Exercise instructions |
Reproduce all entries below verbatim. Skip the pictures.

Records provided |
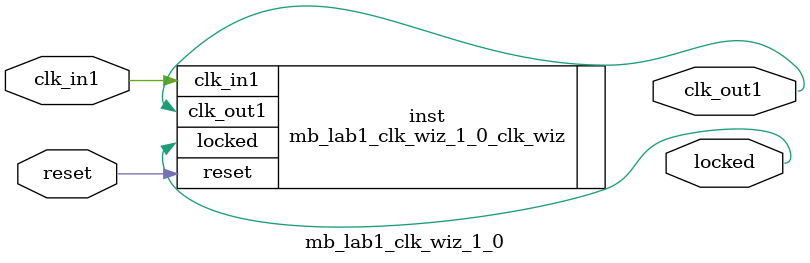
<source format=v>


`timescale 1ps/1ps

(* CORE_GENERATION_INFO = "mb_lab1_clk_wiz_1_0,clk_wiz_v6_0_13_0_0,{component_name=mb_lab1_clk_wiz_1_0,use_phase_alignment=true,use_min_o_jitter=false,use_max_i_jitter=false,use_dyn_phase_shift=false,use_inclk_switchover=false,use_dyn_reconfig=false,enable_axi=0,feedback_source=FDBK_AUTO,PRIMITIVE=MMCM,num_out_clk=1,clkin1_period=10.000,clkin2_period=10.000,use_power_down=false,use_reset=true,use_locked=true,use_inclk_stopped=false,feedback_type=SINGLE,CLOCK_MGR_TYPE=NA,manual_override=false}" *)

module mb_lab1_clk_wiz_1_0 
 (
  // Clock out ports
  output        clk_out1,
  // Status and control signals
  input         reset,
  output        locked,
 // Clock in ports
  input         clk_in1
 );

  mb_lab1_clk_wiz_1_0_clk_wiz inst
  (
  // Clock out ports  
  .clk_out1(clk_out1),
  // Status and control signals               
  .reset(reset), 
  .locked(locked),
 // Clock in ports
  .clk_in1(clk_in1)
  );

endmodule

</source>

Written response |
<source format=v>


`timescale 1ps/1ps

(* CORE_GENERATION_INFO = "mb_lab1_clk_wiz_1_0,clk_wiz_v6_0_13_0_0,{component_name=mb_lab1_clk_wiz_1_0,use_phase_alignment=true,use_min_o_jitter=false,use_max_i_jitter=false,use_dyn_phase_shift=false,use_inclk_switchover=false,use_dyn_reconfig=false,enable_axi=0,feedback_source=FDBK_AUTO,PRIMITIVE=MMCM,num_out_clk=1,clkin1_period=10.000,clkin2_period=10.000,use_power_down=false,use_reset=true,use_locked=true,use_inclk_stopped=false,feedback_type=SINGLE,CLOCK_MGR_TYPE=NA,manual_override=false}" *)

module mb_lab1_clk_wiz_1_0 
 (
  // Clock out ports
  output        clk_out1,
  // Status and control signals
  input         reset,
  output        locked,
 // Clock in ports
  input         clk_in1
 );

  mb_lab1_clk_wiz_1_0_clk_wiz inst
  (
  // Clock out ports  
  .clk_out1(clk_out1),
  // Status and control signals               
  .reset(reset), 
  .locked(locked),
 // Clock in ports
  .clk_in1(clk_in1)
  );

endmodule

</source>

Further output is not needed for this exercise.